ROSE CYCLESTORIES // AUSGABE 1.2019

Der Weg ist das Ziel

Schnell ins Büro, zum nächsten Termin, das Kind zur Kita oder in die Schule wuppen. Noch flux Einkaufen und bei der Post reinhüppen, dabei zackig in der zweiten Reihe parken, dauert ja schließlich nicht lang. Immer auf die Vorfahrt beharren, schön dicht auffahren und bloß niemanden dazwischen lassen. Man hat halt wenig Zeit und dafür noch mehr Stress. Zu viele Karren für zu wenige Wege, zu breite Kisten für die zu engen Straßen. Rote Ampeln, rote Rücklichter, Stau, Stau, Stau. Beruflicher Druck, ein enger Familienzeitplan und ganz schlimmer privater Freizeitstress. Man kann gar nichts dafür, dass man es halt eilig hat. Hetzen, hasten, bloß nicht rasten. Wer zu viel Zeit hat, ist ja auch nicht gefragt.

Das explosive Gemisch im Straßenverkehr ist vielseitiger als das Angebot an Eissorten beim Dealer „umme Ecke“. Dabei täte den meisten Hitzköppen da draußen das Eis mal ganz gut, um ein paar Grad runter zu kühlen. Die meisten verbringen ihre Zeit aber damit, sich in die Blechschüsselpolonaise einzureihen und daran zu denken, wie schön doch jetzt ein leckeres, cremiges Eis wäre. Mmmmmh.

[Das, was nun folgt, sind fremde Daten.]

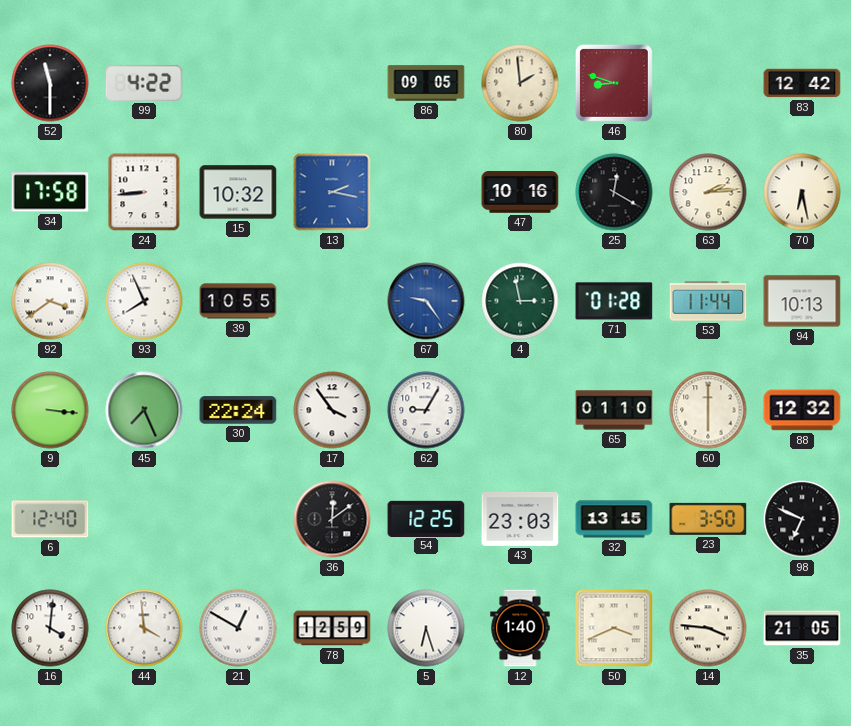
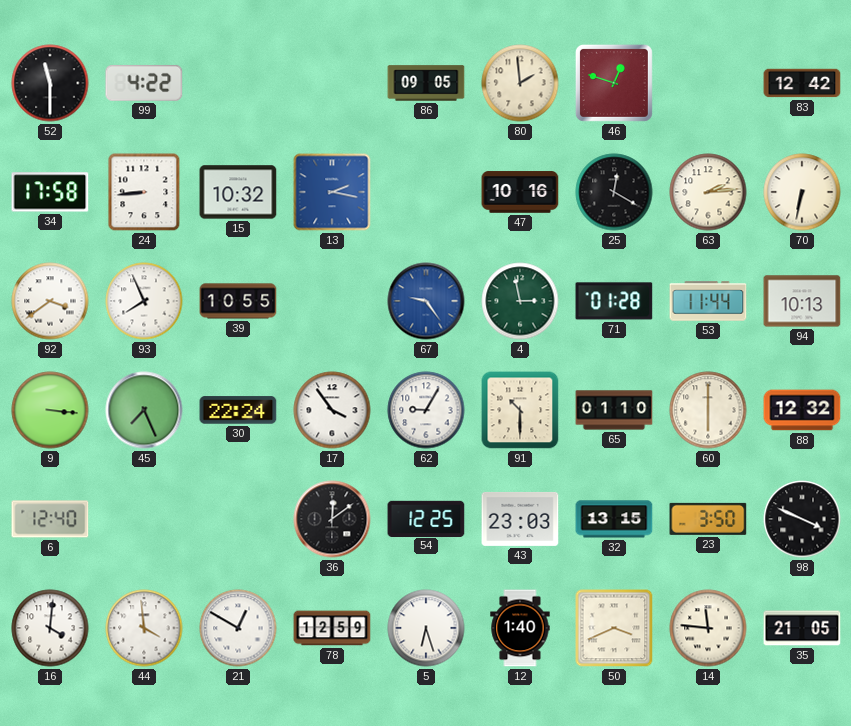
46: 8:48 -> 12:48
70: 6:28 -> 6:32
91: none -> 10:30
98: 6:49 -> 3:49
14: 3:46 -> 11:46
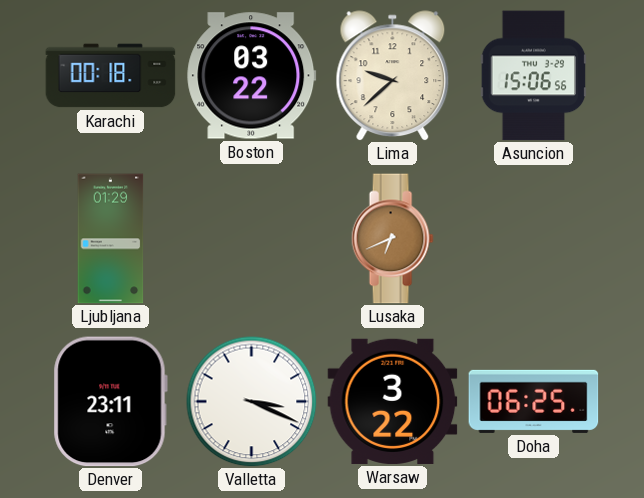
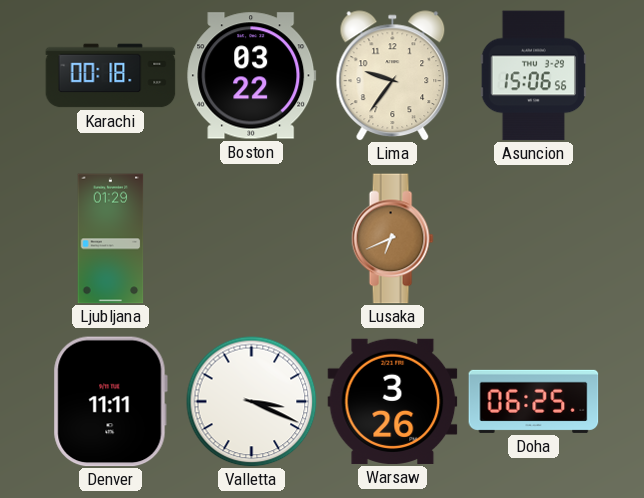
Lima: 9:38 -> 9:36
Denver: 23:11 -> 11:11
Warsaw: 3:22 -> 3:26
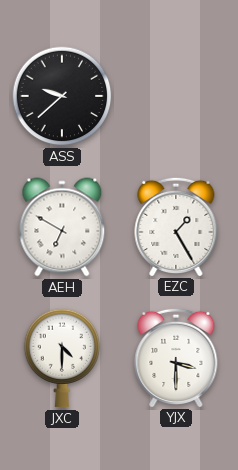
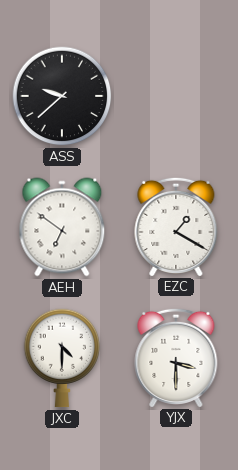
AEH: 6:50 -> 6:51
EZC: 1:25 -> 1:20
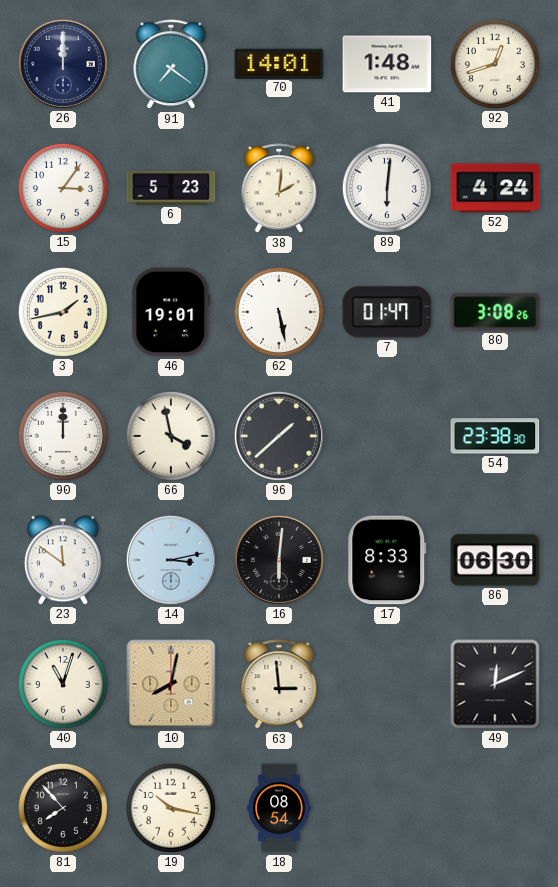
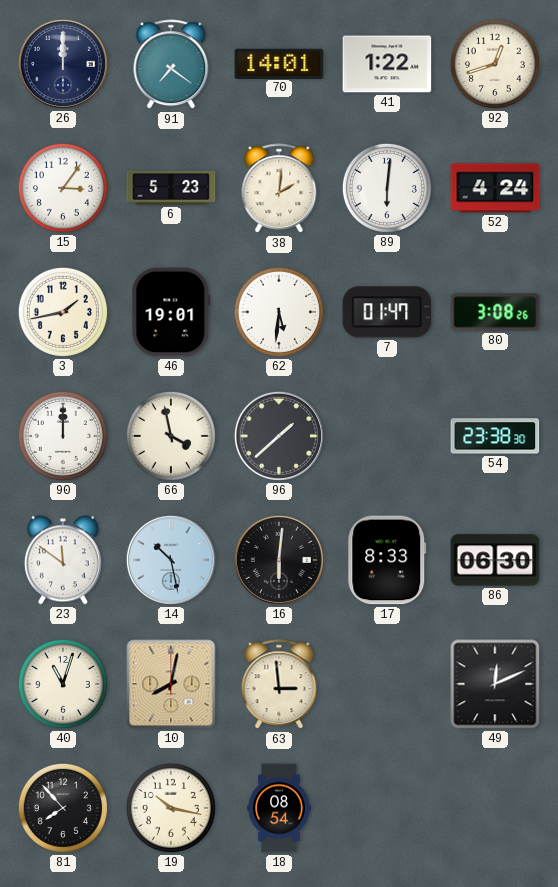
41: 1:48 -> 1:22
62: 5:28 -> 5:31
14: 3:13 -> 10:28
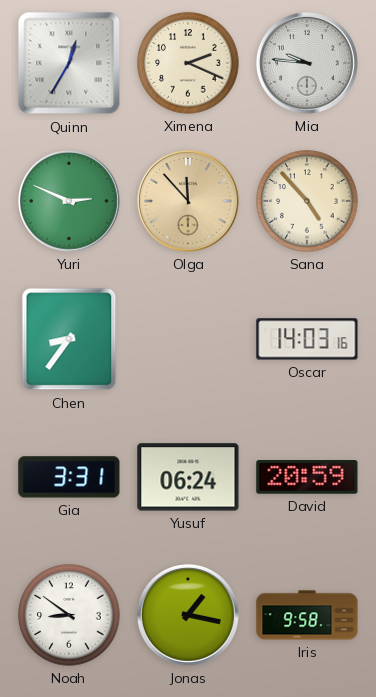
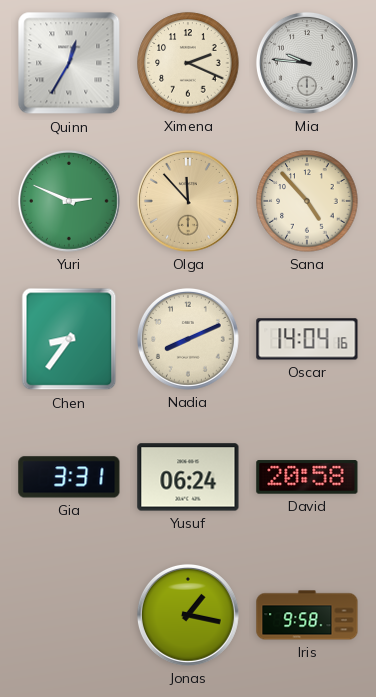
Nadia: none -> 8:11
Oscar: 14:03 -> 14:04
David: 20:59 -> 20:58
Noah: 8:51 -> none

Der Frust entlädt sich dann häufig in gefühlvollen Gesten mit den oberen Extremitäten, herzlichen Komplimenten und wo es nur die Chance gibt, in einem liebevollen Fahrverhalten – welches an Rücksichtnahme natürlich kaum zu überbieten ist. Nirgendwo ist so viel Nächstenliebe zu spüren wie auf unseren Straßen.

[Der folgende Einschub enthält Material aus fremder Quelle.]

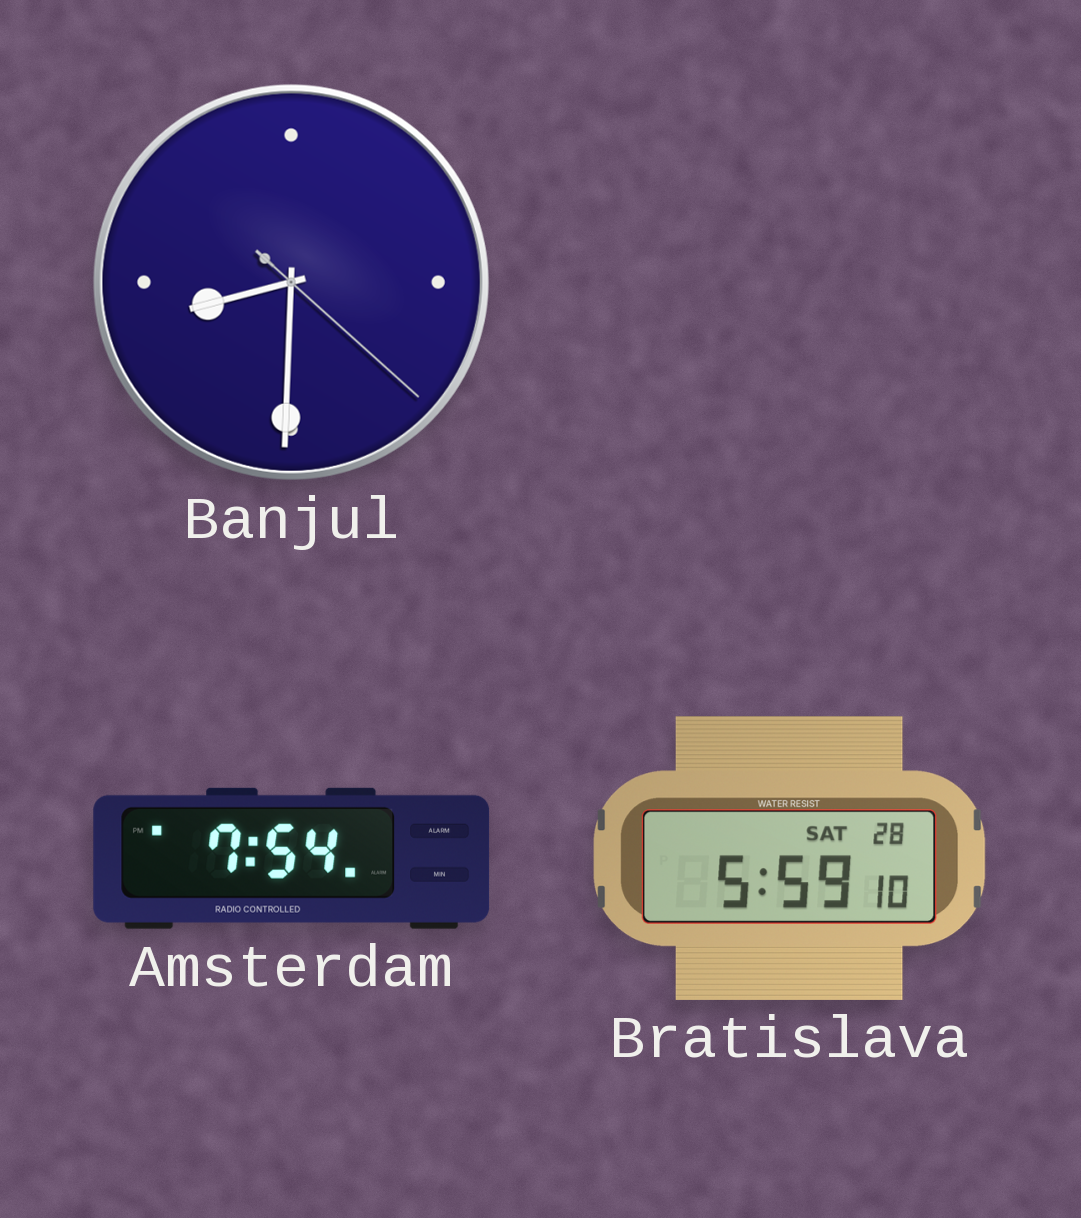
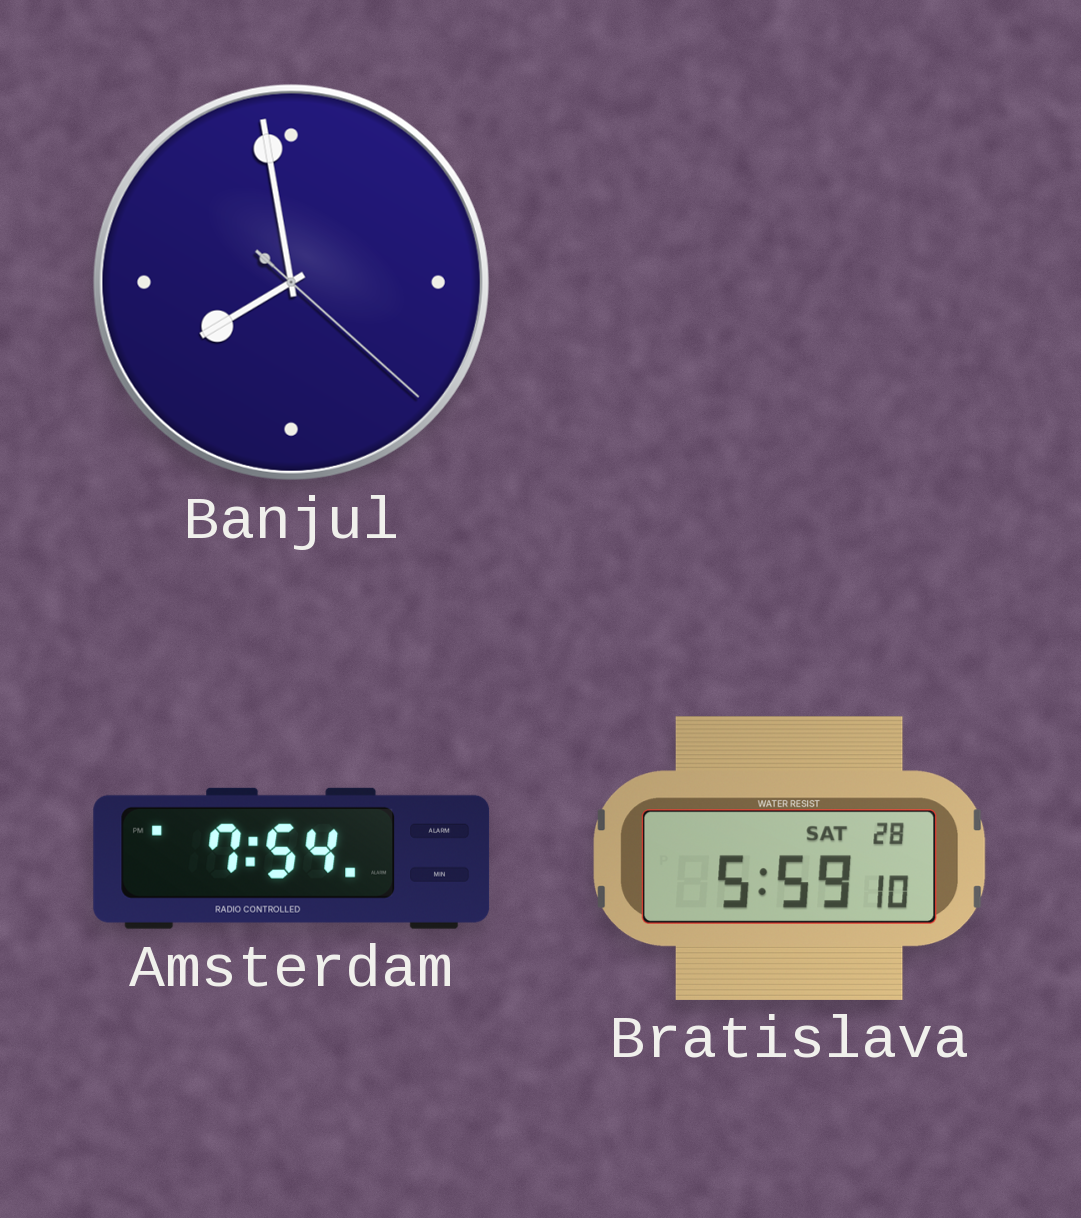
Banjul: 8:30 -> 7:58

Autofahren ist anstrengend und sich im Straßenverkehr mit und auf dem Rad zu bewegen ist eben häufig auch kein cremiges Zuckerschlecken. Gerade in Ballungsgebieten zu Berufsverkehrszeiten ist die Safari durch den Großstadt-Dschungel gespickt mit zahlreichen Situationen, auf die man eigentlich sehr gern verzichten mag. Knappe Überholmanöver durch Abstandslegastheniker gepaart mit schnittigen Abbiegeaktionen, in den Weg springende Autotüren, tote Winkel, und aggressive Fahrweisen überlegener und ach so wichtigerer Verkehrsmitspieler. Dazu auch noch grubentiefe Schlaglöcher, Cliffhanger-Radwege oder auch gerne gar keine.

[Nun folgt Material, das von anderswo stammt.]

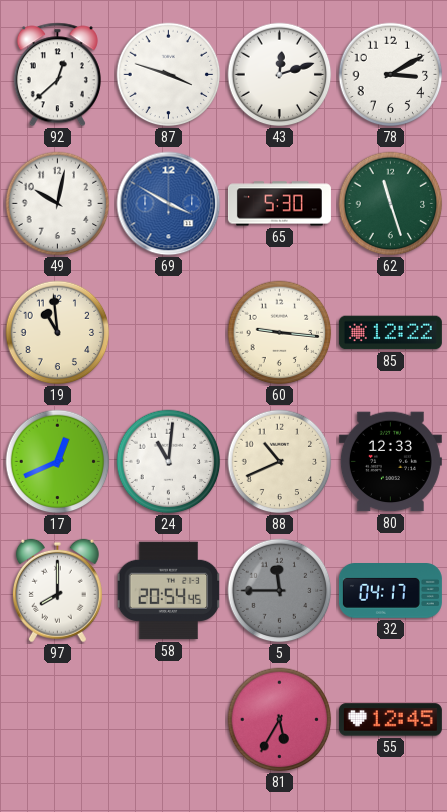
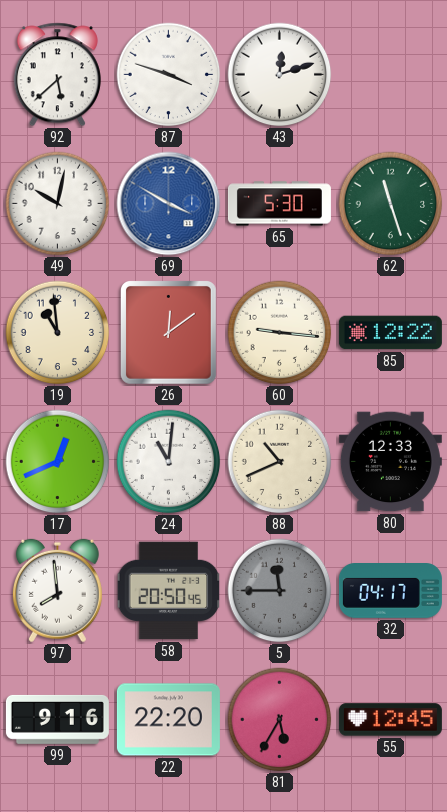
92: 12:38 -> 5:38
78: 3:10 -> none
26: none -> 12:09
97: 8:00 -> 7:59
58: 20:54 -> 20:50
99: none -> 9:16
22: none -> 22:20
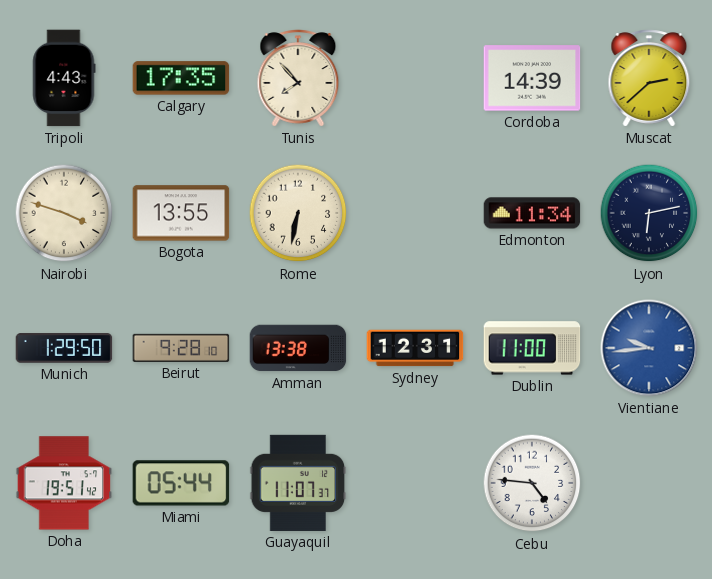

Wenn man wissen mag wie schön manche Dinge sind und sein können, ist es gar nicht so schlecht, sich diese irrsinnigen Verhältnisse vor Augen zu führen. Denn am Ende sind es doch nur winzige Momentaufnahmen, die man mit etwas Routine aber auch sehr gut im Griff, oder sagen wir, im beherzten Pedal haben kann. Besonders viel Freude macht es dann daran zu denken, wenn man mit seinem treuen Drahtesel an stehenden Karosserieklumpen vorübergleitet und sich durch beruhigte Parallelstraßen schlängelt. Den Lenker fest im Griff entscheidet man selbst den Weg, der gern auch mal schneller und kürzer ist als mit dem Auto. Gut, wenn es schnell gehen soll. Wer aber zu schätzen weiß, dass es beim Radeln nicht bloß ums ankommen geht, hat längst erkannt, dass ein schöner „Umweg“ viel mehr eine Verlängerung vom „Kurzurlaub auf zwei Rädern“ ist. Der Körper dankt es einem dazu noch mit Gesundheit und Fitness. Die gemischte Tüte von der Bude streift spurlos an der Hüfte vorbei und Stress und schlechte Laune trampelt man einfach nieder. Die Vorstellung weder im Stau, noch in einer stickigen Bahn stehen zu müssen, lässt sogleich die Mundwinkel nach oben schnellen und selbst ein kleiner Regenschauer macht einem nichts aus – ist schließlich auch nur Wasser.

Kleine Feldwege, die motorisiert nicht zu erreichen wären, bescheren einem schöne Aussichten und das folgende Waldstück die nötige Ruhe vom Stadttheater. Und weil einem nicht der nächste Termin im Nacken pappt, weil man noch genügend Zeit vom eingeplanten aber nicht benötigten Zeitpuffer hat, spuckt einen der Wald auch noch an der Lieblingseisdiele mit den zig tollen Sorten aus. Wie lecker so ein cremiges Eis doch schmecken kann. Mmmmmmh.